Anyways, we had not done our fair share of planning, but Pete & Kobe had. Natasha & Mark came too, so we where all set for some touring! Our first stop on our way into town was an old church, Kaiser-Wilhelm-Gedächtnis-Kirche. Its a church bombed during WWII, and left like that as a reminder.
Pete had his new camera, and was firing like there was no tomorrow!
Next stop was the Memorial to the murdered Jews of Europe. We walked around the concrete tombs for a while, a very sobering place!
We also went inside the museum, and studied the exhibitions.
After that, we strolled over to the Brandenburger Tor. It was funny, because its a place I have always heard about, but never seen. Amazing though how long its been around for! Then it was on to the Reichtag building. The queue was very long, so we figured we would come back later. You only get let in in limited groups, and go through a securitycheck like you do at the airport. Takes a while!
Next up was Checkpoint Charlie. We walked there and found a nice restaurant on the way. We also stumbled over the Segway tours. I’m a bit skeptical to those, haven’t tried one, but it seems like the tour is more for the sake of the Segway, rather than the tour. We also stumbled upon the Ampelmannshop, much to Natashas delight. The Ampelmann is some kind of cult symbol, and apparently visible all around the old East Germany on the pedestrian crossings.

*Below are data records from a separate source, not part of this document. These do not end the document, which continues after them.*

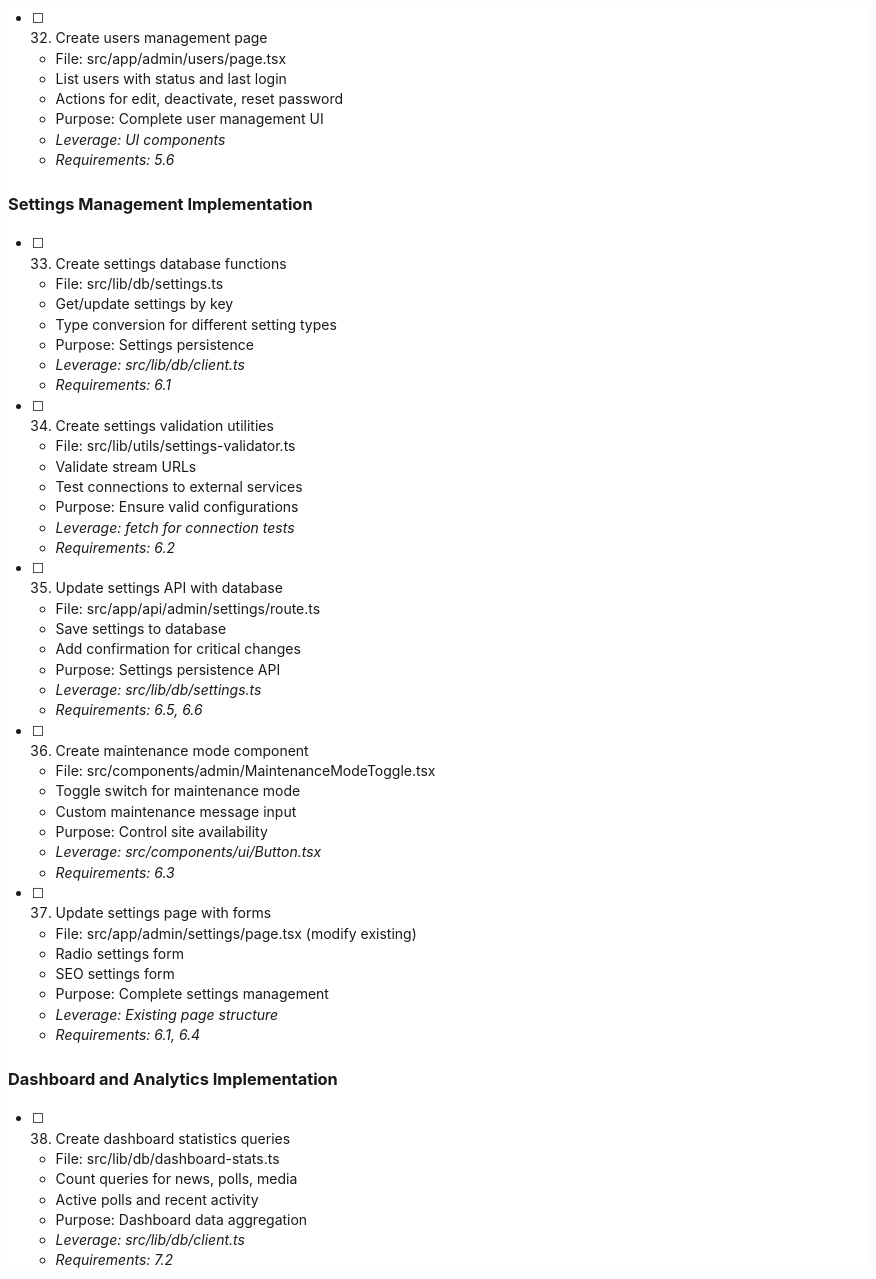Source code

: - [ ] 32. Create users management page
  - File: src/app/admin/users/page.tsx
  - List users with status and last login
  - Actions for edit, deactivate, reset password
  - Purpose: Complete user management UI
  - _Leverage: UI components_
  - _Requirements: 5.6_

### Settings Management Implementation

- [ ] 33. Create settings database functions
  - File: src/lib/db/settings.ts
  - Get/update settings by key
  - Type conversion for different setting types
  - Purpose: Settings persistence
  - _Leverage: src/lib/db/client.ts_
  - _Requirements: 6.1_

- [ ] 34. Create settings validation utilities
  - File: src/lib/utils/settings-validator.ts
  - Validate stream URLs
  - Test connections to external services
  - Purpose: Ensure valid configurations
  - _Leverage: fetch for connection tests_
  - _Requirements: 6.2_

- [ ] 35. Update settings API with database
  - File: src/app/api/admin/settings/route.ts
  - Save settings to database
  - Add confirmation for critical changes
  - Purpose: Settings persistence API
  - _Leverage: src/lib/db/settings.ts_
  - _Requirements: 6.5, 6.6_

- [ ] 36. Create maintenance mode component
  - File: src/components/admin/MaintenanceModeToggle.tsx
  - Toggle switch for maintenance mode
  - Custom maintenance message input
  - Purpose: Control site availability
  - _Leverage: src/components/ui/Button.tsx_
  - _Requirements: 6.3_

- [ ] 37. Update settings page with forms
  - File: src/app/admin/settings/page.tsx (modify existing)
  - Radio settings form
  - SEO settings form
  - Purpose: Complete settings management
  - _Leverage: Existing page structure_
  - _Requirements: 6.1, 6.4_

### Dashboard and Analytics Implementation

- [ ] 38. Create dashboard statistics queries
  - File: src/lib/db/dashboard-stats.ts
  - Count queries for news, polls, media
  - Active polls and recent activity
  - Purpose: Dashboard data aggregation
  - _Leverage: src/lib/db/client.ts_
  - _Requirements: 7.2_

Anyways, there is a replica Checkpoint Charlie there now, Its actually Checkpoint C, with the Charlie coming from the phonetic Charlie for C. They also got some portraits of a Russian and American soldier, didn’t quite get the significance of them, but they where seemingly serving border guards. Next up was the Mauer Museum. It is a kind museum of creative citizens, and what they did to cross the Berlin wall. Most made it, but some didn’t. In any case they had some pretty wacky ideas some of them. From there, we headed to the Topography of terror. Its a open air exhibition of what the SS did during the WWII, with some pretty harrowing stories too
This first day was really all about the WWII and the Cold War. I think its pretty incomprehensible the atrocities performed of the governments at the time, and the scale of it. I think its easy to reflect on it now though, and condemn it since we have dealt with it through history. It was something that had a direct impact on all my grandparents, so I have always heard about it, and seen the pictures. Currently there are still conflicts going on in the world, but now the scale is smaller, and they are internal conflicts, so its easier to ignore it. We shouldn’t.
Ok, Ill get back onto the trip. Then, at the end of the day, it was back to the Reichtag for the nightscape view before dinner and beer.
Sunday Kobe had organized a Fat Bike Tour. The tour took us around to different sights, some we had seen the day before. Some were new.
2-man east German guard towers. 2 in case 1 decided they bolt.
Phat chicks on Fat bikes
Halfway stop on the tour was a forest cafe in one of the parks, where we had lots of nice beer. On the way back, Petes bladder was starting to feel the pressure. Every stop along the way just became more and more agonizing for him after we left the forest.
Museum Island, the second last agonizing stop for Pete
He made it back though, but only just….
We had intended to go up in the tower, but it was expensive, and the queue was long.
At the very end here, I want to include some links regarding the fall of the Berlin wall. First, read this article about Günter Schabowski, then watch this video where he stuffs up, and this one with all the happy people!
Ok, I think that’s it! Berlin was great, very interesting place! I think the history overshadows the city a bit when you come there as a tourist. I wouldn’t mind going back, and seeing the more contemporary side of it one day.
Apologies for the somewhat distracted storytelling, but since its been a while now since we where there, some of the thoughts have matured a bit, and some are a bit vaguer, hence why I’m trying to get up to speed with all these stories now before its too late.